IdentiFUEL is the commercialized version of a set of RFID-based fuel-management components that HID Global acquired in late 2015 from South African company identiTAG. Since 2002, identiTAG customers worldwide had been using those components to track fuel use in their vehicle fleets, but the system is now exclusively available under the HID brand. HID Global demonstrated the identiFUEL system at the RFID Journal LIVE! conference and exhibition, held earlier this month in Orlando, Fla.

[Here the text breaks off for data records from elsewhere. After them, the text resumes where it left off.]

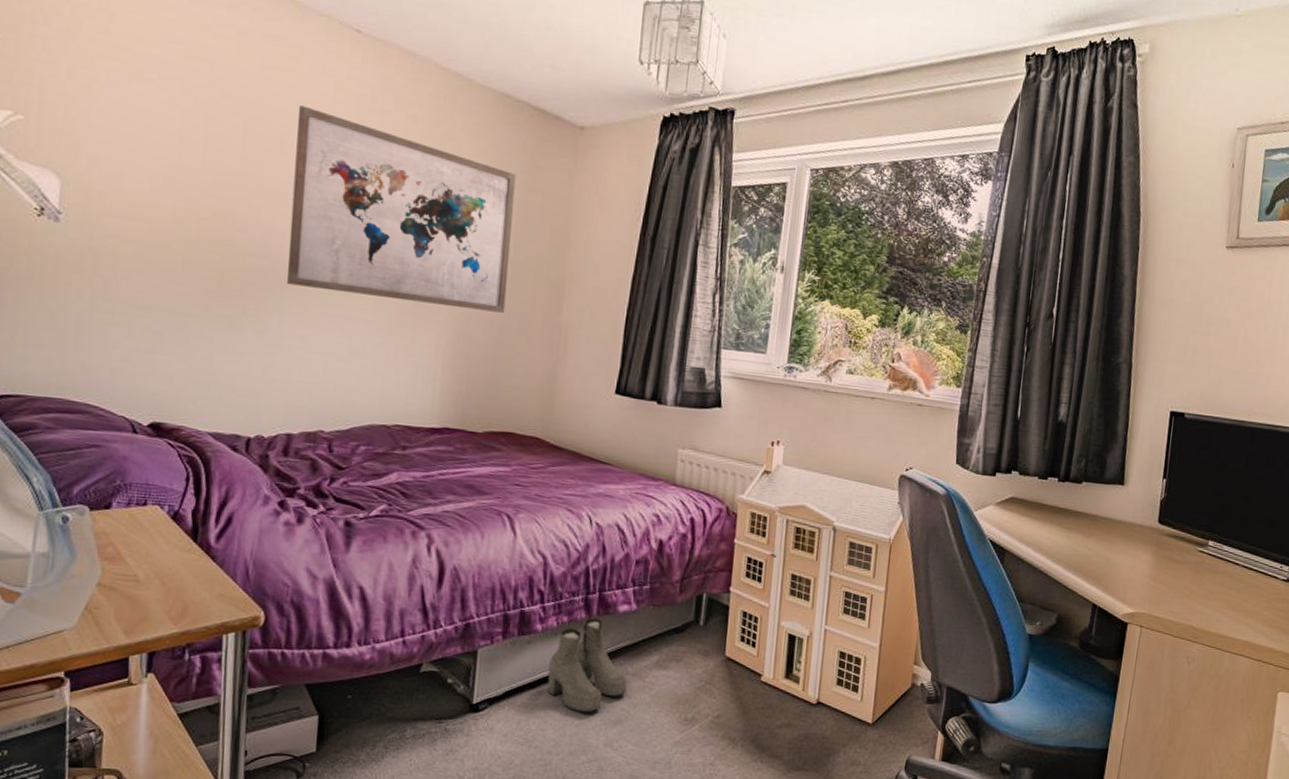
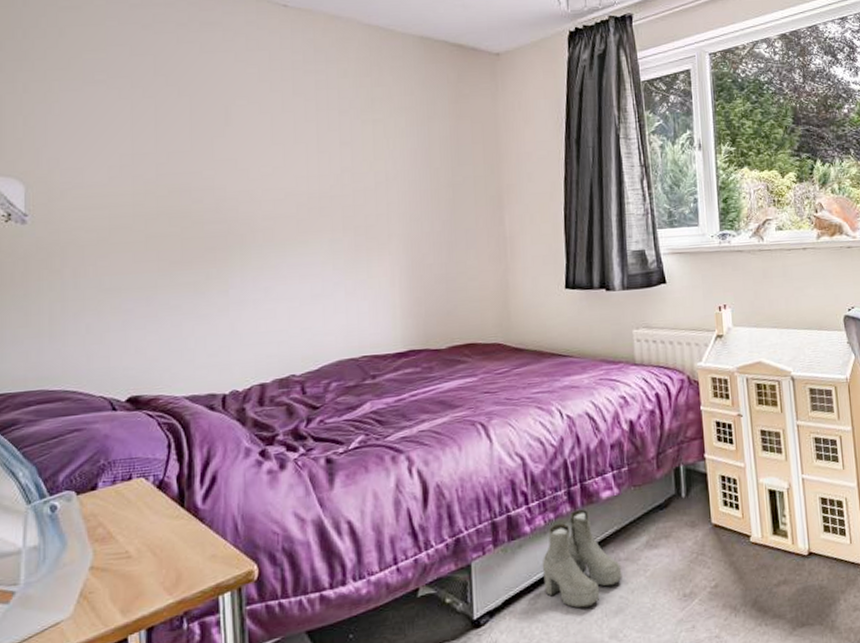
wall art: present [287,105,516,313] -> none [238,79,451,243]

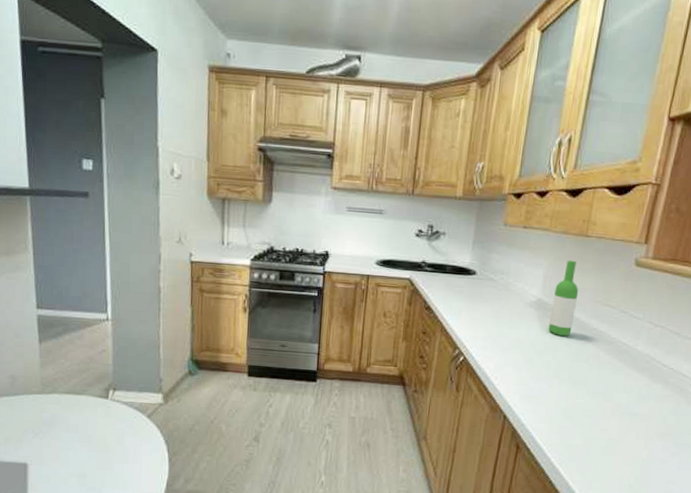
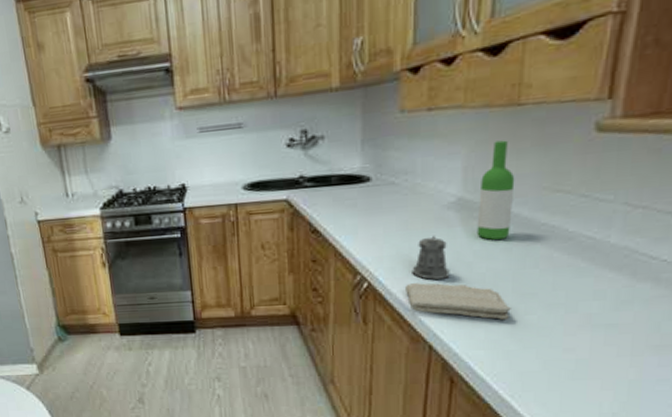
washcloth: none [491,362,567,400] -> present [404,283,511,320]
pepper shaker: none [498,325,526,362] -> present [412,235,450,280]

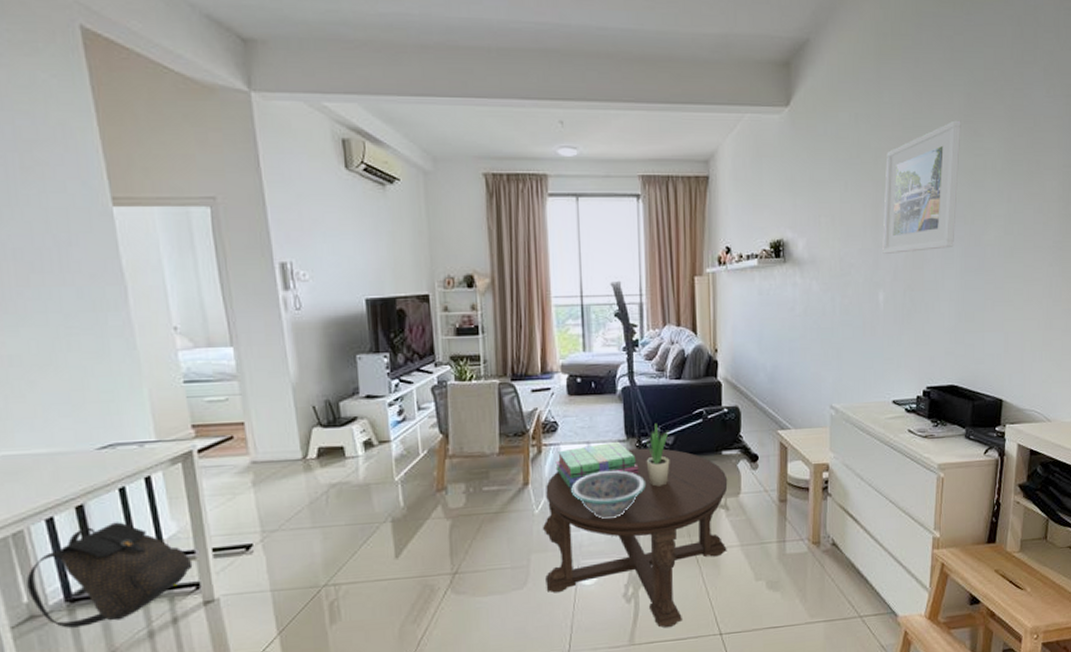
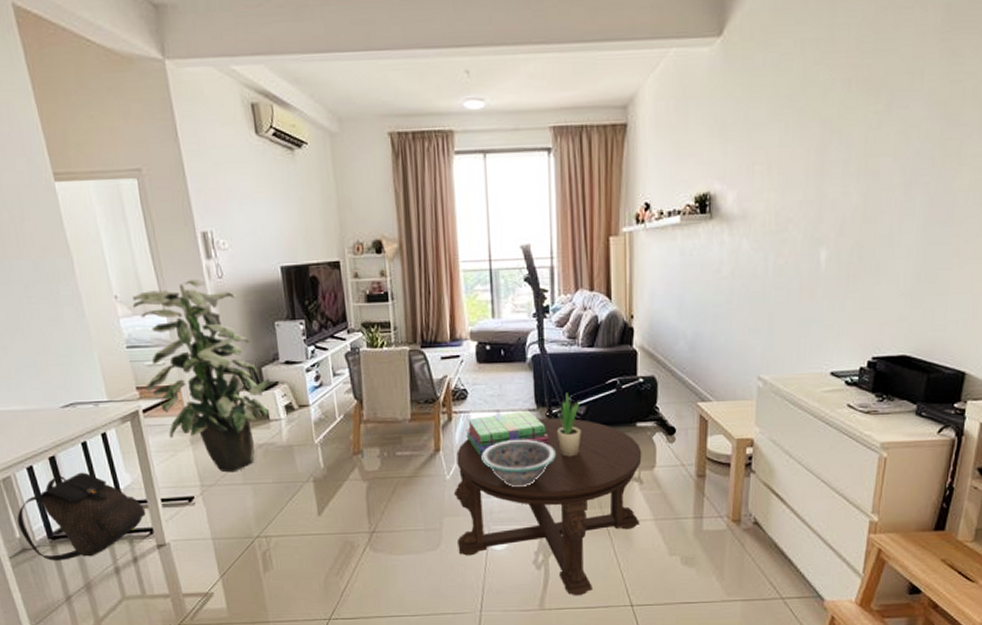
indoor plant: none [194,311,349,516] -> present [132,280,271,473]
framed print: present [882,120,961,254] -> none [827,38,937,205]

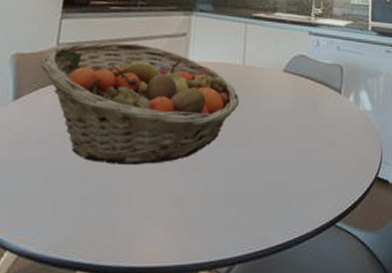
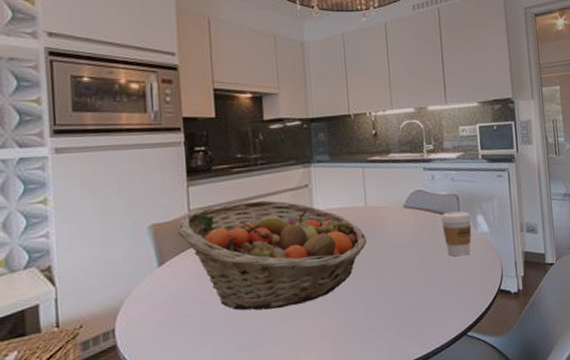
coffee cup: none [321,82,355,134] -> present [441,211,472,257]

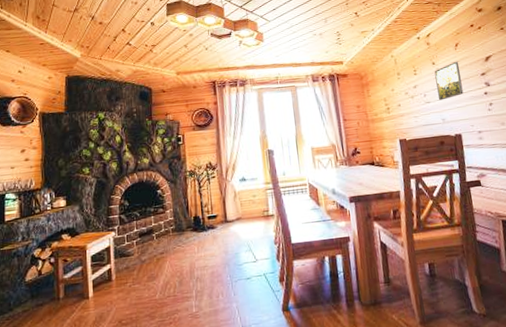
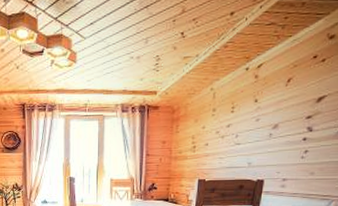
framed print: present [434,61,464,101] -> none [250,100,285,143]

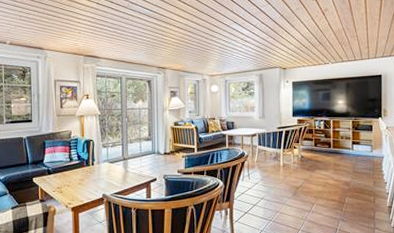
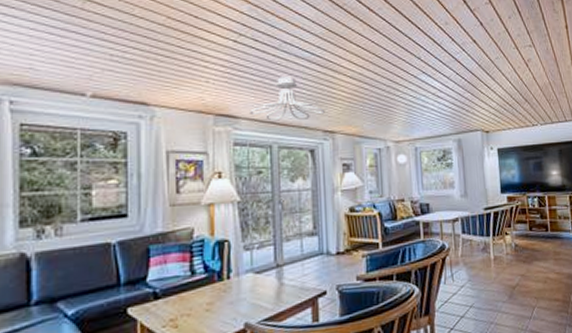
ceiling light fixture: none [107,28,159,60] -> present [249,77,325,121]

IdentiFUEL is designed for use by transportation providers, such as bus and taxi companies, as well as by construction, logistics, car-rental, agricultural, government, mining and aviation firms (for monitoring airport vehicles, in the latter cases). The system could also be used at harbors to manage the fueling of land vehicles and boats.
The new system features HID Global's passive LF IdentiFUEL vehicle tags, which are attached to vehicle fuel tanks. The tags are fuel- and water-resistant and will self-destruct if removed after installation. A battery-powered RFID reader, installed on the nozzle of a fueling station's pump, reads the ID encoded to a vehicle's tag and transmits that data, via a 433 MHz transmission, to an IdentiFUEL Wireless Controller, which forwards the information to the user's FMS software system on a server or a local database.
The reader awakens when its built-in motion sensor detects that the nozzle has been removed from the pump. This design enables the reader's battery to last for approximately three years, Aufreiter reports, assuming 200 minutes of use per day. Once activated, he says, the reader captures the vehicle tag's ID, which enables the FMS software on the hosted server to identify not only the vehicle being fueled, but also the fuel type appropriate for that vehicle. The FMS software instructs the IdentiFUEL Wireless Controller to release the flow of fuel.